# Photo Op... lol



## Crossroads Boers (Feb 19, 2011)

Nice Pokey... real nice.


----------



## nchen7 (Feb 25, 2013)

that's awesome!


----------



## ksalvagno (Oct 6, 2009)

Funny girl with her tongue sticking out.


----------



## J.O.Y. Farm (Jan 10, 2012)

Haha!! Too funny!!


----------



## Chadwick (Jan 24, 2014)

I love the tongue out photos!


----------



## canyontrailgoats (Jan 4, 2014)

She's like "haha, I'm gorgeous and you're not!!" To all the other does  

She's as beautiful as ever!( minus the tongue lol)


----------



## Crossroads Boers (Feb 19, 2011)

I thought it was a great photo until I looked a little closer! lol There was another pic right after this one with her tongue were it is supposed to be... fortunately! 

Haha, Canyontrail.... that sounds about right!


----------



## nancy d (Oct 5, 2007)

Thanks for the laugh, Pokey!


----------



## Frosty (Feb 13, 2010)

I like it when one has it they have it lol. They generaly know it also


----------



## toth boer goats (Jul 20, 2008)

LOL, I get that all the time, a really nice pose and yet, they have to do something silly with their mouths. HeHe. :lol:


----------



## NubianFan (Jun 3, 2013)

I think taking pictures of them is next to impossible, especially with just a phone camera, its shutter time is too ssssllllllloooooooowwwwww the shot I was trying to get I always miss and they have moved on to something else less appealing.... Still though, love this shot!!


----------



## oakshirefarms (Jul 5, 2013)

Great shot and great attitude! :-D She knows how to be in charge.


----------



## Trickyroo (Sep 26, 2012)

Awww , she's gorgeous and funny :hugs::hugs::hugs:


----------



## Crossroads Boers (Feb 19, 2011)

Here's a better pose with no tongue.


----------



## Trickyroo (Sep 26, 2012)

Wow , nice ! But i like the one with the tongue  
Adds character , lol.


----------



## Crossroads Boers (Feb 19, 2011)

Hehe.


----------



## toth boer goats (Jul 20, 2008)

Very nice.


----------



## Crossroads Boers (Feb 19, 2011)

Thanks Pam.


----------



## Mamaboyd (Oct 10, 2013)

love the pics, especially the one with the tongue sticking out lol.


----------



## Karen (Jun 22, 2010)

Nuce shots - but the ones with the tongue sticking out, or the inadvertently goofy expression - they are the ones that look like "real" goats!

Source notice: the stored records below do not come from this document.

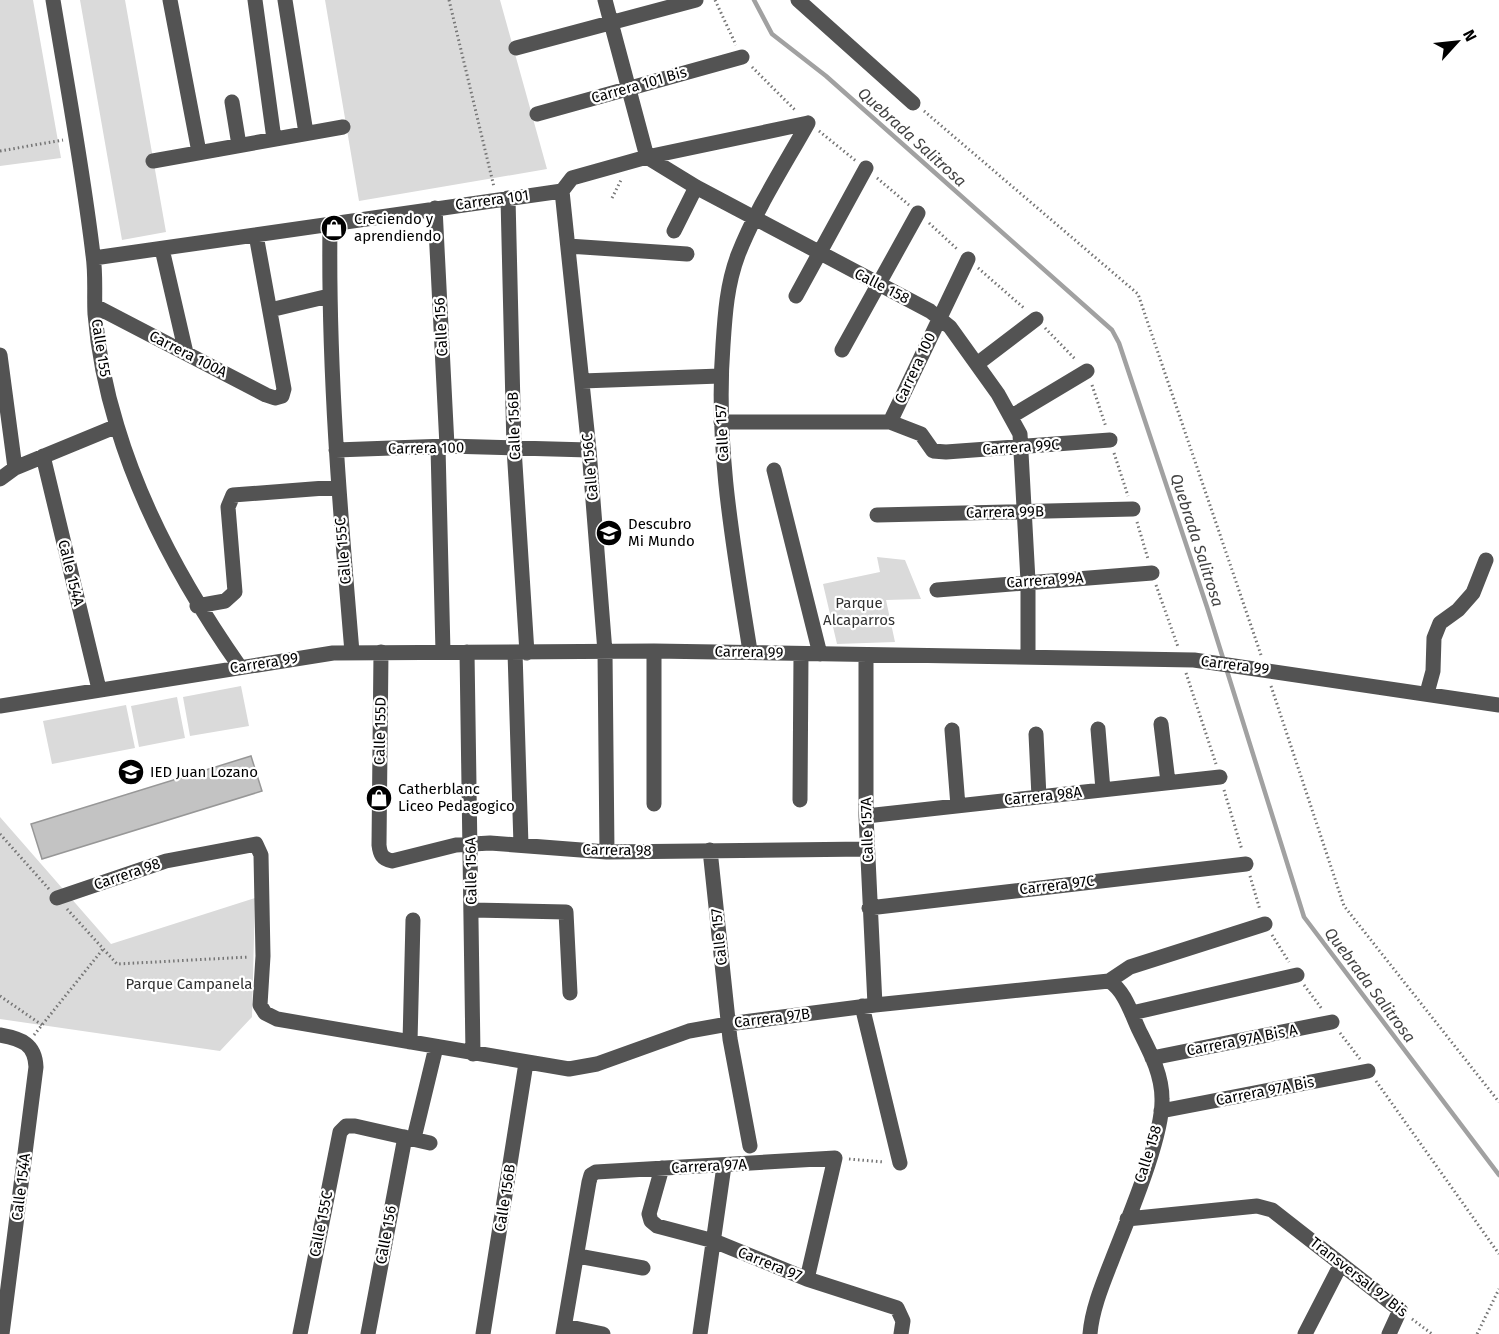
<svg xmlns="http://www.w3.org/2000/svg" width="1499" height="1334" font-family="'Fira Sans',sans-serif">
  <rect width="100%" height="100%" fill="#fff"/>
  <!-- green -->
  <path fill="#dadada" d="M0,0H33L61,158L0,166Z
    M80,0H125L166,232L122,240Z
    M325,0H500L547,169L359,201Z
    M877,557L905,560L921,599L886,600L895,642L837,644L823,584L880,572Z
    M241,686L249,726L190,736L183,697Z
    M177,697L185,738L139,747L131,706Z
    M126,705L135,748L52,764L43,721Z
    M0,817L111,944L255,898L252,1017L220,1051L0,1019Z"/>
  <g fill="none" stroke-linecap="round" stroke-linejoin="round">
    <!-- stream -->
    <path stroke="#a1a1a1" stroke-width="4.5" d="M754,0L772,34L826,76L1112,330L1119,343L1207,607L1304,917L1499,1175"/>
  </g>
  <!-- building -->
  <path fill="#c3c3c3" stroke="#979797" stroke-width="1.5" d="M251,756L262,791L42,859L31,824Z"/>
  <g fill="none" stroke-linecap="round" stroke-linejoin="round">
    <!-- path -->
    <path stroke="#757575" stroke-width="3" stroke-dasharray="1.5 3" stroke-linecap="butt" d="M449,0L494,187
      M715,0L736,45
      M752,67L796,111
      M924,111L1138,294L1261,655
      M819,131L856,161
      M0,151L63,140
      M877,178L909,205
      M612,198L622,178
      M929,223L957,249
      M978,268L1025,309
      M1045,328L1076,360
      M1092,385L1106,427
      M1114,453L1128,496
      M1137,522L1148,559
      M1156,585L1178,647
      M1186,673L1216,764
      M1271,686L1344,906L1499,1102
      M1224,790L1242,850
      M0,834L49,889
      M1250,876L1260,910
      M67,909L117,964L249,957
      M1272,935L1289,962
      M1304,985L1322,1009
      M0,996L42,1025
      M1340,1033L1360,1059
      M34,1035L103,949
      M1376,1081L1499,1254
      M849,1159L884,1162
      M1412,1319L1432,1334
      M1477,1334L1499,1289"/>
    <!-- minor -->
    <path stroke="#535353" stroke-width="15" d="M53,0C67,85 83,170 93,255C96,275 94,295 95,314C98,351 106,390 117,426C143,513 188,593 240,667
      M170,0L199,152
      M255,0L274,139
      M285,0L306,133
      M605,0L647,157L696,187L930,311L950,327L998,394L1020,434L1028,581V657
      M798,0L913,103
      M516,48L696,0
      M232,102L239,145
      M537,114L742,57
      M153,161L343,127
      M562,191L589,450L605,652L607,852
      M562,191L572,178L647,157L808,123
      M508,198L514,448L527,653
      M435,208L447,446
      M330,225C328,368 340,510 352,652
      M674,231L696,187
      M568,246L687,254
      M162,249L186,353
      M94,258L562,191
      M796,296L866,168
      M95,306L266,395L275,398L282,396L284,389L256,235
      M270,310L329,296
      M842,350L918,213
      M0,355L15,468
      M977,364L1036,319
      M582,381L720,376
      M1012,416L1087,371
      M721,422H890L921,434L933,451L946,452L1110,440
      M890,422L968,259
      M438,447L443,652
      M336,450L447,446L589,450
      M43,456L99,689
      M774,470L820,654
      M0,479L15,468L117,426
      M877,515L1133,509
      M937,590L1152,573
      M197,606L225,601L235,592L228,507L233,495L338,487
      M750,651C734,549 715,449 723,345C725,314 727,284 738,255C756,209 784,166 808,123
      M381,652L379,845C380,854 382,859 392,861L456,845L490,843L607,852L867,849
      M467,652L473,1054
      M515,652L521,845
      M866,655V816L875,1005
      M1427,693L1433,671L1434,638L1440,623L1458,610L1473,593L1486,560
      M0,706L333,653L654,651L1194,660L1499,705
      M1161,724L1168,782
      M1098,729L1103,790
      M952,730L958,806
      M1036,734L1039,797
      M800,800L801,654
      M654,804V651
      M866,816L1220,777
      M710,850L730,1039L750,1146
      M57,898L166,861L256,844L261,855L263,956L260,1005L265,1013L277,1019L569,1069L597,1064L689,1031L728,1024L875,1005L1109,981L1130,967L1265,924
      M869,908L1246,864
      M471,910L566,912L570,993
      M862,1006L900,1163
      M1132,1013L1297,975
      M0,1035C22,1039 35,1044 36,1067L2,1334
      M410,1042L413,920
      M1152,1058L1332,1022
      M1161,1111L1368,1071
      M414,1138L436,1047
      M662,1168L649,1214L651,1221L657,1226L714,1241L807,1279L897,1308L903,1321L901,1334
      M1127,1219L1257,1206L1272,1210L1400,1310L1389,1334
      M578,1256L643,1268
      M565,1326L603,1334
      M300,1334L340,1132L346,1126H355L430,1143
      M368,1334L405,1137
      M483,1334L526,1063
      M563,1334L589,1182L591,1175L596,1172L835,1158L807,1279
      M700,1334L724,1166
      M1090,1334C1092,1309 1103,1283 1112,1260C1127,1221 1163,1138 1162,1099C1162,1074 1150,1052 1139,1030C1131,1013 1125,991 1109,981
      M1305,1334L1341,1264"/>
  </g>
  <!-- icons -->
  <defs>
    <symbol id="shop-disc" viewBox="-11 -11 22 22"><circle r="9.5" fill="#000" stroke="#fff"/><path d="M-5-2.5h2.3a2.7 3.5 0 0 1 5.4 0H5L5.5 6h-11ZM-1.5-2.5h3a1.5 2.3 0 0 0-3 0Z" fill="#fff"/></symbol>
    <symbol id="school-disc" viewBox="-11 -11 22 22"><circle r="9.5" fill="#000" stroke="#fff"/><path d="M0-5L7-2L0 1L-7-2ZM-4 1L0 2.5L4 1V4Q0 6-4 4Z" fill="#fff"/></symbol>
  </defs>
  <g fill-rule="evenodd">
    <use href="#shop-disc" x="319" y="213" width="30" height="30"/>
    <use href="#school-disc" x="594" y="518" width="30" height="30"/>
    <use href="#school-disc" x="116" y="757" width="30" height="30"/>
    <use href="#shop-disc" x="364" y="783" width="30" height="30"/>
  </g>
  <g text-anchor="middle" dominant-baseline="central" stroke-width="4.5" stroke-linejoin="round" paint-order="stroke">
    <!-- street labels -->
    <g font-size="15" fill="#000" stroke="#fff">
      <text transform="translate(639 85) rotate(-16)">Carrera 101 Bis</text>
      <text transform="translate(492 200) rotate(-8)">Carrera 101</text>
      <text transform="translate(882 286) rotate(27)">Calle 158</text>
      <text transform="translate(441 327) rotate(-93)">Calle 156</text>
      <text transform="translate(101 348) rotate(81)">Calle 155</text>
      <text transform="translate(188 354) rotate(27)">Carrera 100A</text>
      <text transform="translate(915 368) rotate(-65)">Carrera 100</text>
      <text transform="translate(514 426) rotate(-92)">Calle 156B</text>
      <text transform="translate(722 433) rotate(-93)">Calle 157</text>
      <text transform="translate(1021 447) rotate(-4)">Carrera 99C</text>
      <text transform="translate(426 448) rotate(-1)">Carrera 100</text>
      <text transform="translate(590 467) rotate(-95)">Calle 156C</text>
      <text transform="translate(1005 512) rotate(-1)">Carrera 99B</text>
      <text transform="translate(343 551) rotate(-95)">Calle 155C</text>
      <text transform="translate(71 573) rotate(76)">Calle 154A</text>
      <text transform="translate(1045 580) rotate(-4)">Carrera 99A</text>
      <text transform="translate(749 652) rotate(1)">Carrera 99</text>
      <text transform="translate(264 663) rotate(-9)">Carrera 99</text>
      <text transform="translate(1235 665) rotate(7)">Carrera 99</text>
      <text transform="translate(380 731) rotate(-89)">Calle 155D</text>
      <text transform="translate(1043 796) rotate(-6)">Carrera 98A</text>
      <text transform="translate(867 830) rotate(-92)">Calle 157A</text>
      <text transform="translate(617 850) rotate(1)">Carrera 98</text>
      <text transform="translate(471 871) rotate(-91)">Calle 156A</text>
      <text transform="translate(127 874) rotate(-19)">Carrera 98</text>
      <text transform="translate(1057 885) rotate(-7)">Carrera 97C</text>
      <text transform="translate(719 937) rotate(-96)">Calle 157</text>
      <text transform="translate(772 1018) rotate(-7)">Carrera 97B</text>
      <text transform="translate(1242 1040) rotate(-11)">Carrera 97A Bis A</text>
      <text transform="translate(1265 1091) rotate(-11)">Carrera 97A Bis</text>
      <text transform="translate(1148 1154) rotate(-73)">Calle 158</text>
      <text transform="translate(709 1166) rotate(-3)">Carrera 97A</text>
      <text transform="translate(21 1187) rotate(-83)">Calle 154A</text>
      <text transform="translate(505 1198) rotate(-81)">Calle 156B</text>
      <text transform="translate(321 1224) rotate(-79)">Calle 155C</text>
      <text transform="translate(386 1235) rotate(-80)">Calle 156</text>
      <text transform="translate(770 1264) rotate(22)">Carrera 97</text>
      <text transform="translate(1359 1277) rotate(38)">Transversal 97 Bis</text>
    </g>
    <!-- poi labels -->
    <g font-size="15" fill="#000" stroke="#fff" text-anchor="start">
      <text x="354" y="219">Creciendo y<tspan x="354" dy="17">aprendiendo</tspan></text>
      <text x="628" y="524">Descubro<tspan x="628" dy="17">Mi Mundo</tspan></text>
      <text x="150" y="772">IED Juan Lozano</text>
      <text x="398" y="789">Catherblanc<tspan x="398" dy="17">Liceo Pedagogico</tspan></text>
    </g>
    <!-- park labels -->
    <g font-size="15" fill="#313131" stroke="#fff">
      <text x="859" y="603">Parque<tspan x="859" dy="17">Alcaparros</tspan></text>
      <text x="189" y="984">Parque Campanela</text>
    </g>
    <!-- water labels -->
    <g font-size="16" font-style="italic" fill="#424242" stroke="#fff">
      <text transform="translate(912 137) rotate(42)">Quebrada Salitrosa</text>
      <text transform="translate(1197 540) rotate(72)">Quebrada Salitrosa</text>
      <text transform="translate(1370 985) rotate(53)">Quebrada Salitrosa</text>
    </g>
  </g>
  <!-- north arrow -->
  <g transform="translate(1457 42) rotate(63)" stroke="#ffffff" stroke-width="4.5" paint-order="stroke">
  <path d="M0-4.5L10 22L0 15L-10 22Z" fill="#000000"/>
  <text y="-9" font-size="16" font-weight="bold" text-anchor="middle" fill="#000000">N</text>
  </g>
</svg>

Pokey is a real cutie!


----------



## Crossroads Boers (Feb 19, 2011)

I'm hoping to get some pictures of one of our other goats in that same place this morning, so hopefully they will cooperate and not make faces like Pokey!


----------



## nancy d (Oct 5, 2007)

I vote Pokey for Face of the Month!!


----------